IMPLICATIONS OF POLICY ADJUSTMENT COSTS FOR FISHERIES MANAGEMENT
- Author(s): Ryan, D
- Toews, C
- Sanchirico, JN
- Armsworth, PR
- et al.
Published Web Locationhttps://doi.org/10.1111/nrm.12107
Copyright © 2016 Wiley Periodicals, Inc. Optimal policy recommendations from natural resource management models can involve fast-changing management interventions. Actual policies often change more gradually, potentially reflecting costs associated with policy adjustment. We examine how including policy adjustment costs changes policy recommendations in models of fishery management. Specifically, we examine cases where policy adjustment costs increase at an increasing rate with the rate of change of fishing effort levels. We examine how accounting for these costs changes optimal management strategies in static and time-varying environments. Increasing policy adjustment costs results in optimal approach paths to stationary optimal solutions that are more gradual but that rely on oscillatory convergence. In time-varying environments, including policy adjustment costs smoothes optimal management recommendations, resulting in decreased variation in effort levels on the stationary part of the optimal solution, but increased variation in optimal stock sizes.

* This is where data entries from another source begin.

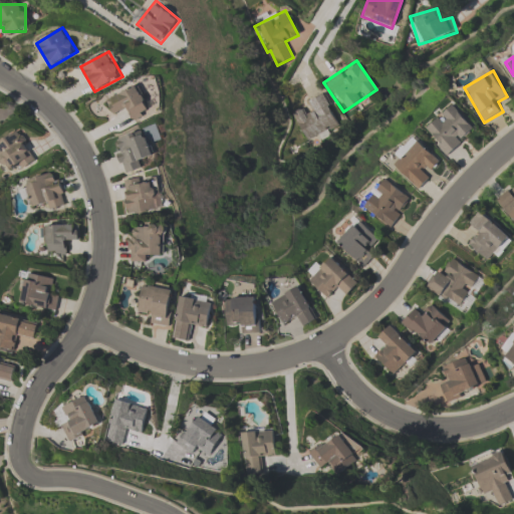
[(127,111),(133,121),(151,112),(138,85),(106,101),(114,117),(127,111)]
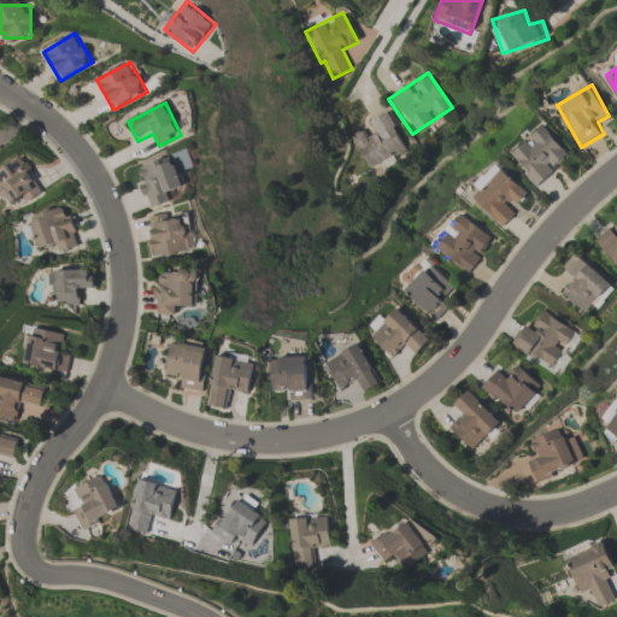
[(368,127),(351,135),(368,172),(409,153),(388,112),(366,122),(368,127)]
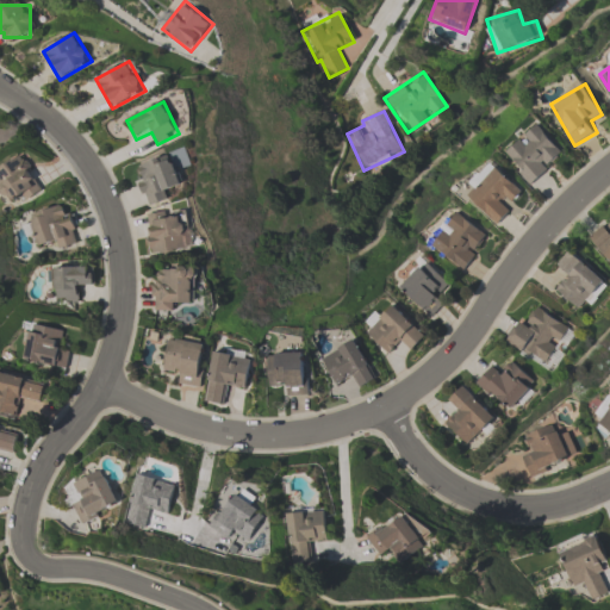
[(566,157),(540,124),(502,153),(528,186),(566,157)]
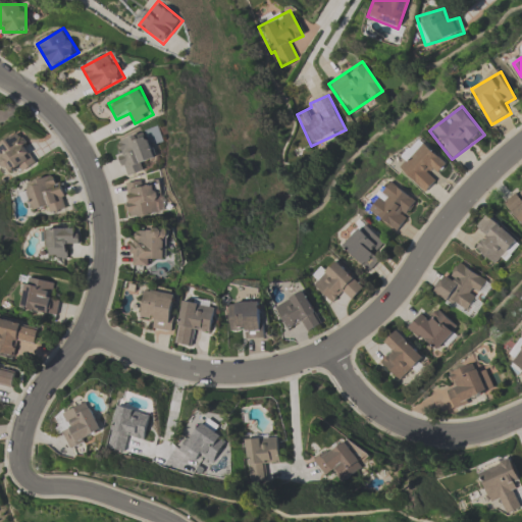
[(156,156),(145,132),(113,146),(127,177),(146,169),(143,162),(156,156)]
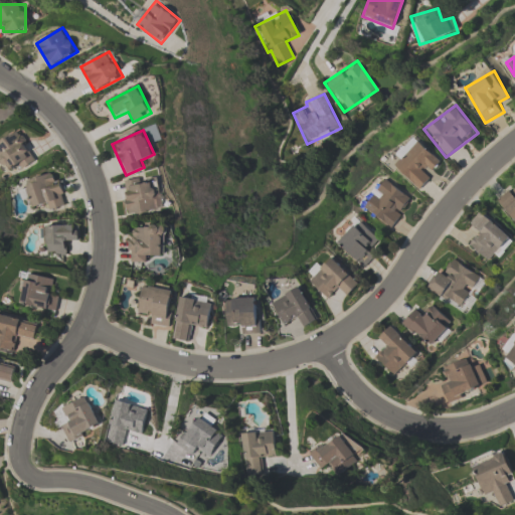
[(19,131),(0,142),(0,164),(2,164),(5,169),(14,164),(18,171),(36,160),(19,131)]
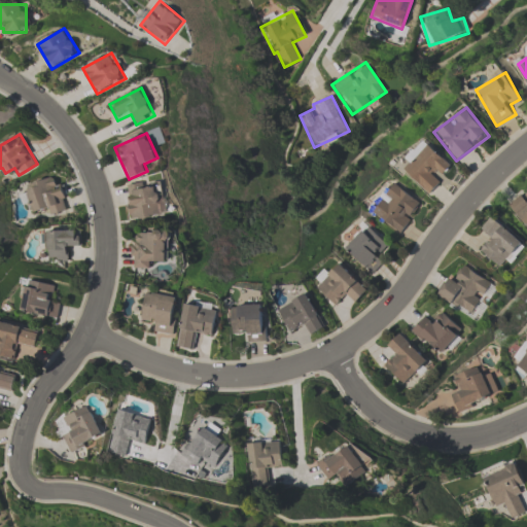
[(454,168),(428,142),(401,169),(427,195),(454,168)]
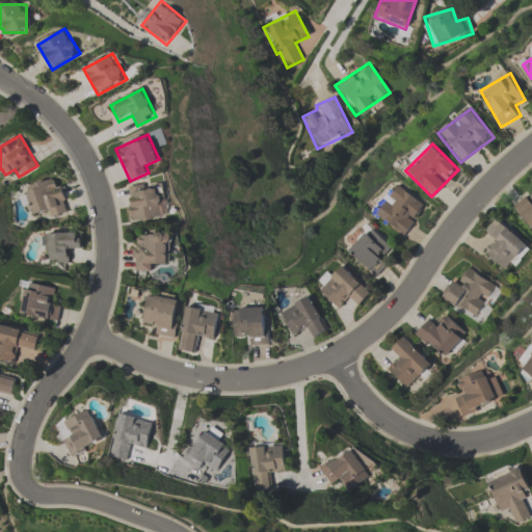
[(48,211),(49,217),(67,214),(59,178),(27,185),(29,196),(23,197),(27,215),(48,211)]
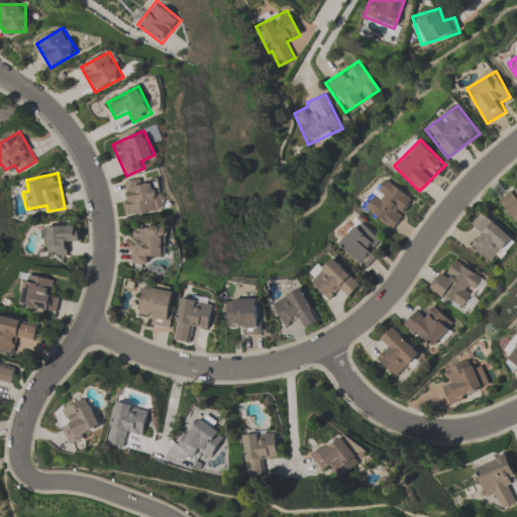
[(128,216),(163,212),(158,178),(124,182),(128,216)]
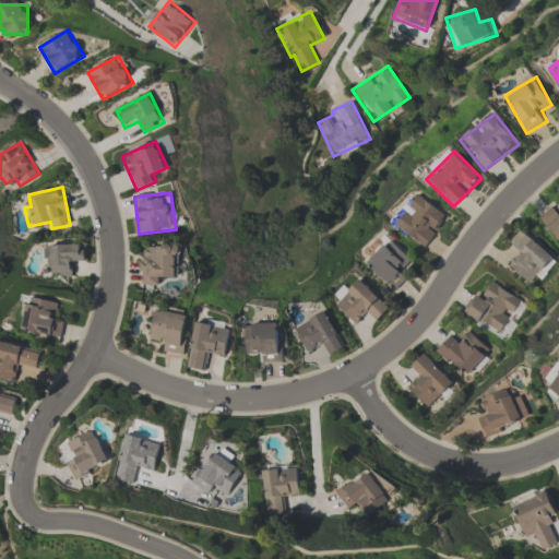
[(424,250),(449,217),(416,192),(391,224),(424,250)]
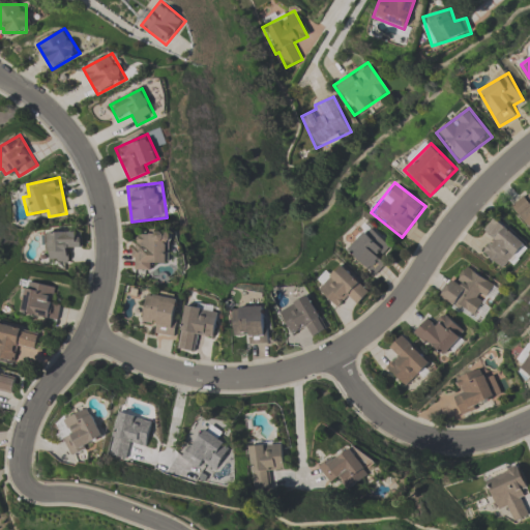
[(529,232),(526,228),(527,227),(510,205),(522,196),(527,202),(529,200),(526,196),(529,192),(529,232)]
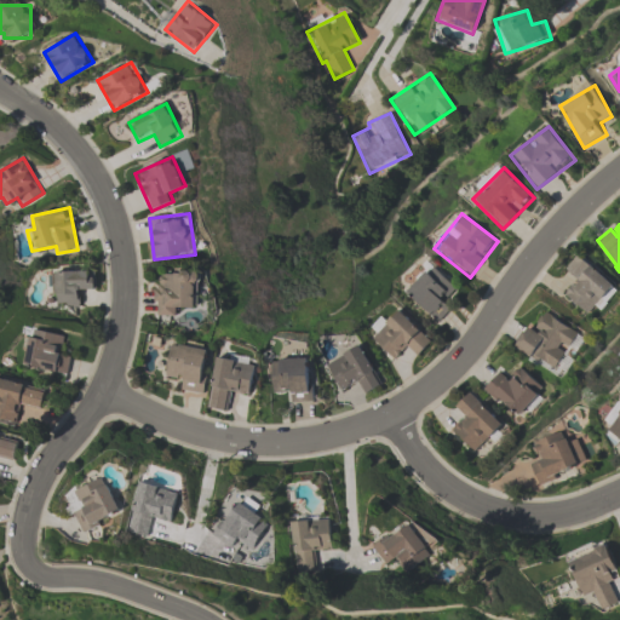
[(564,274),(573,280),(561,297),(585,315),(592,305),(601,311),(619,287),(578,257),(564,274)]
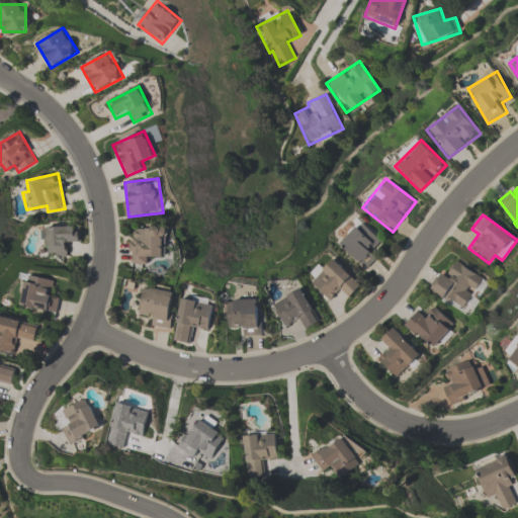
[(338,244),(364,271),(378,257),(371,250),(380,241),(361,221),(338,244)]
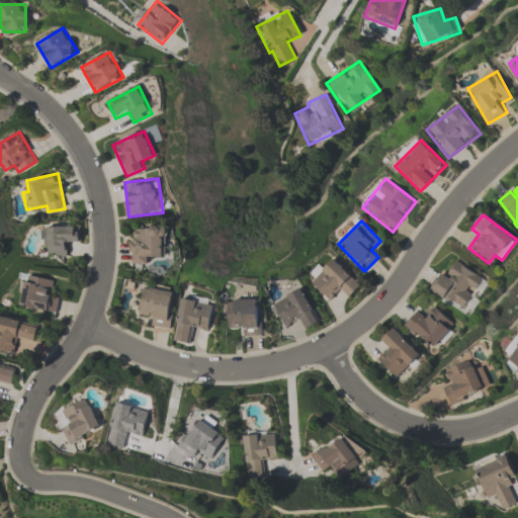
[(45,227),(45,258),(69,258),(69,247),(80,247),(80,227),(45,227)]
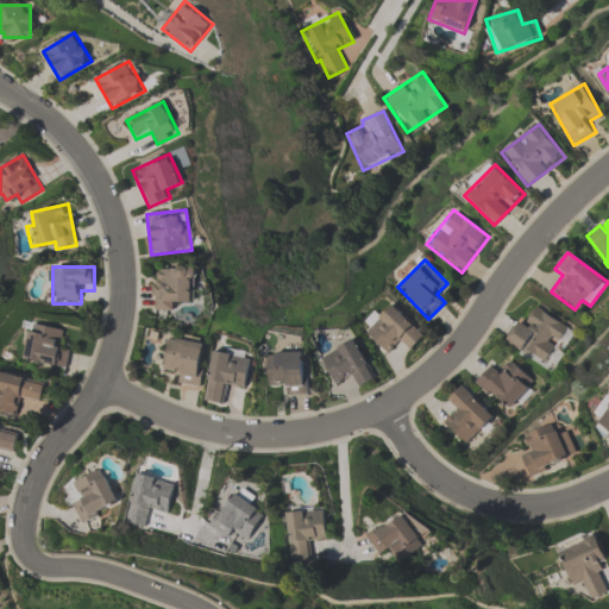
[(152,311),(175,311),(175,302),(196,302),(196,267),(152,267),(152,311)]
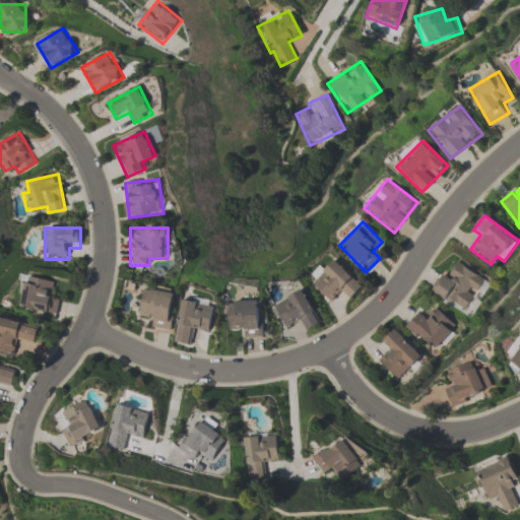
[(348,301),(363,286),(334,257),(310,280),(331,303),(340,294),(348,301)]
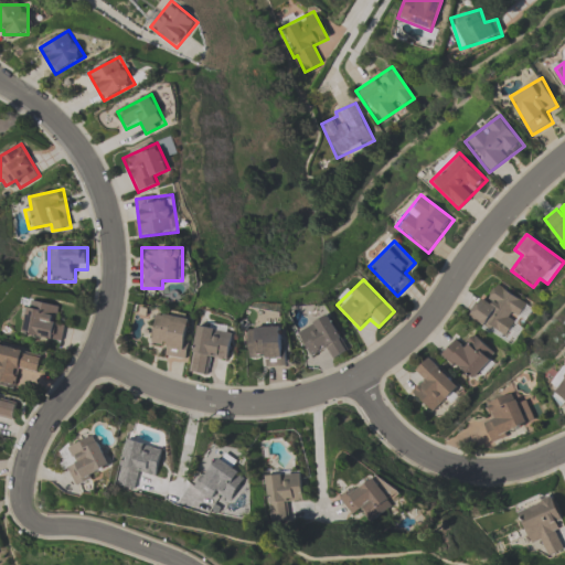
[(468,317),(509,347),(534,309),(493,280),(468,317)]
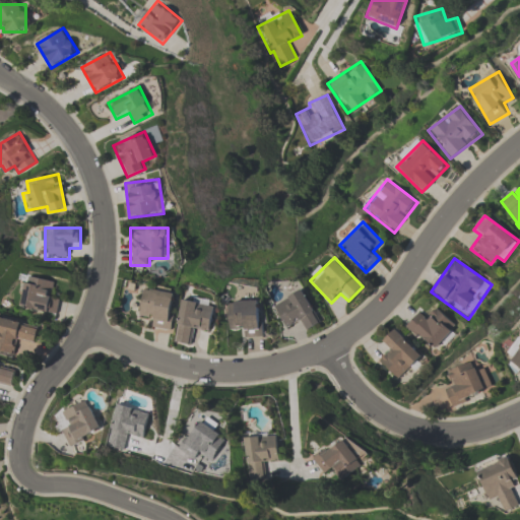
[(56,314),(59,296),(52,295),(53,280),(25,277),(21,310),(56,314)]
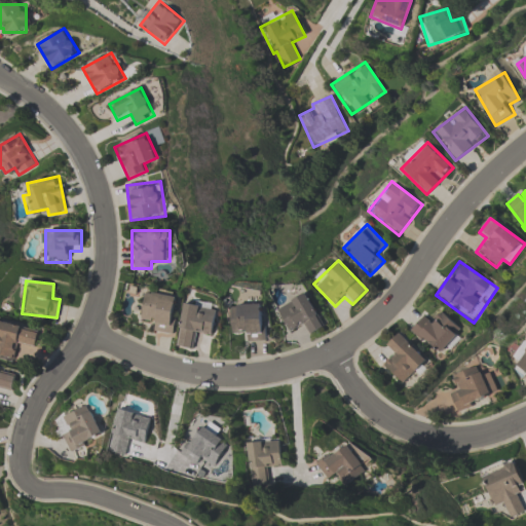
[(145,291),(141,321),(153,323),(152,332),(174,336),(179,296),(145,291)]
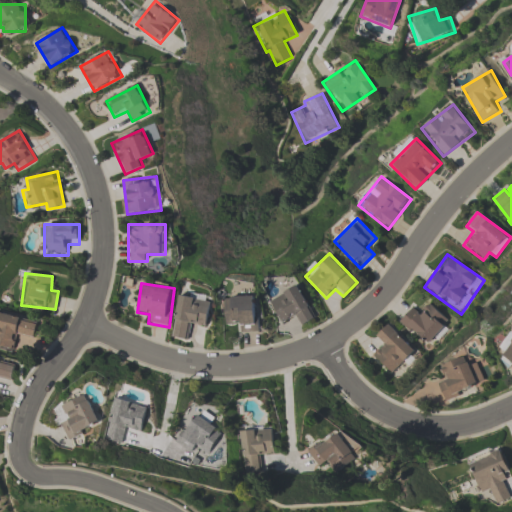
[(316,318),(299,285),(269,301),(281,325),(296,317),(301,326),(316,318)]
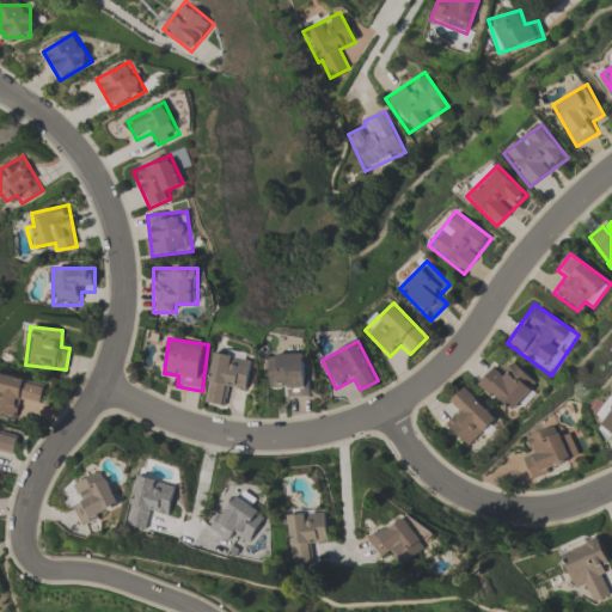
[(206,403),(230,408),(233,386),(249,389),(255,356),(215,349),(206,403)]
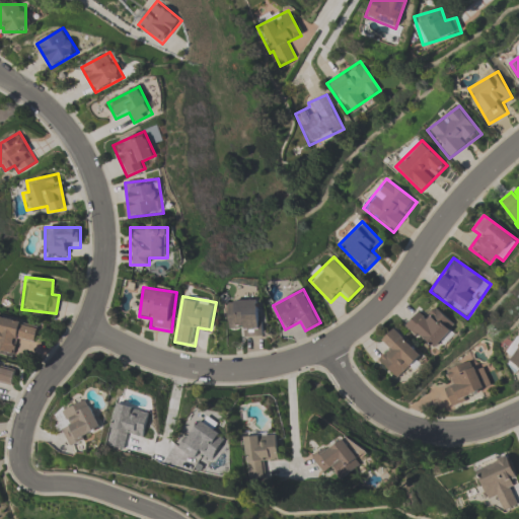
[(227,301),(228,327),(240,327),(241,338),(263,337),(261,300),(227,301)]
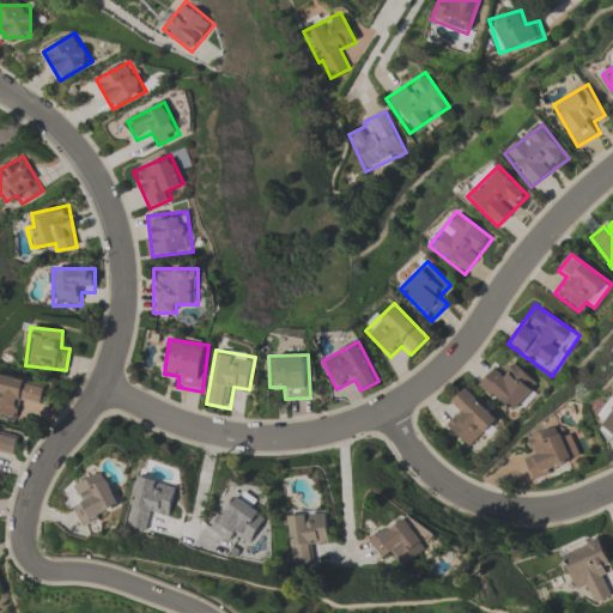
[(539,387),(515,363),(505,372),(497,365),(478,384),(510,416),(539,387)]
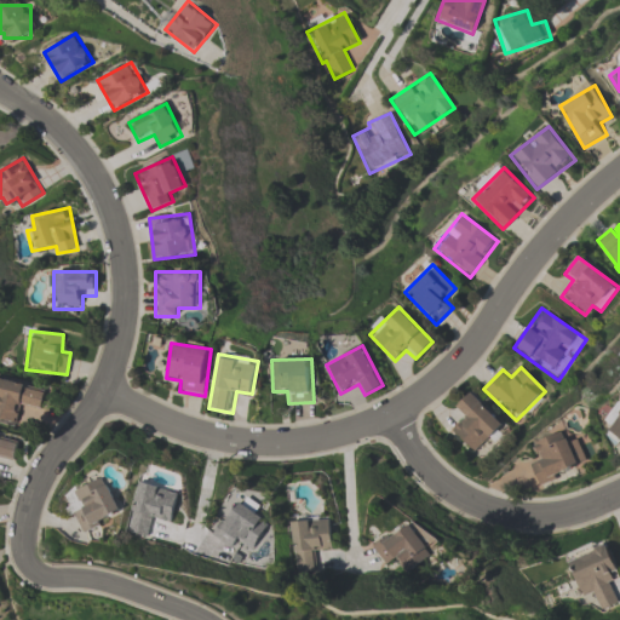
[(22,406),(41,412),(47,394),(0,378),(0,422),(16,426),(22,406)]
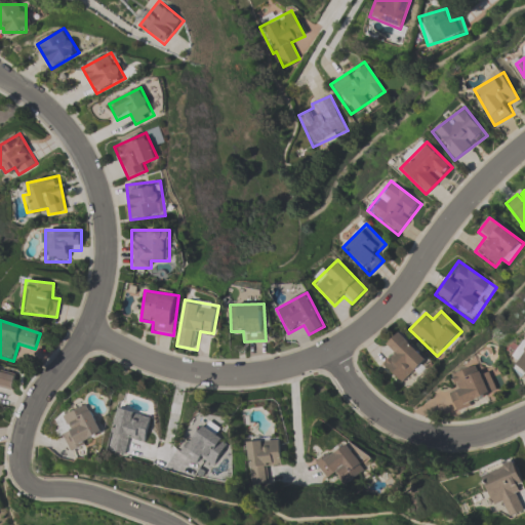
[(393,354),(381,364),(402,385),(427,361),(399,332),(385,346),(393,354)]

We conclude that accounting for policy adjustment costs in this way leads to management recommendations that in some ways would be simpler for managers to implement (more gradual approach paths), but in other ways more challenging (oscillatory convergence) and that can affect where environmental variability is expressed in model predictions (stock sizes versus effort levels) while not suppressing this variability altogether.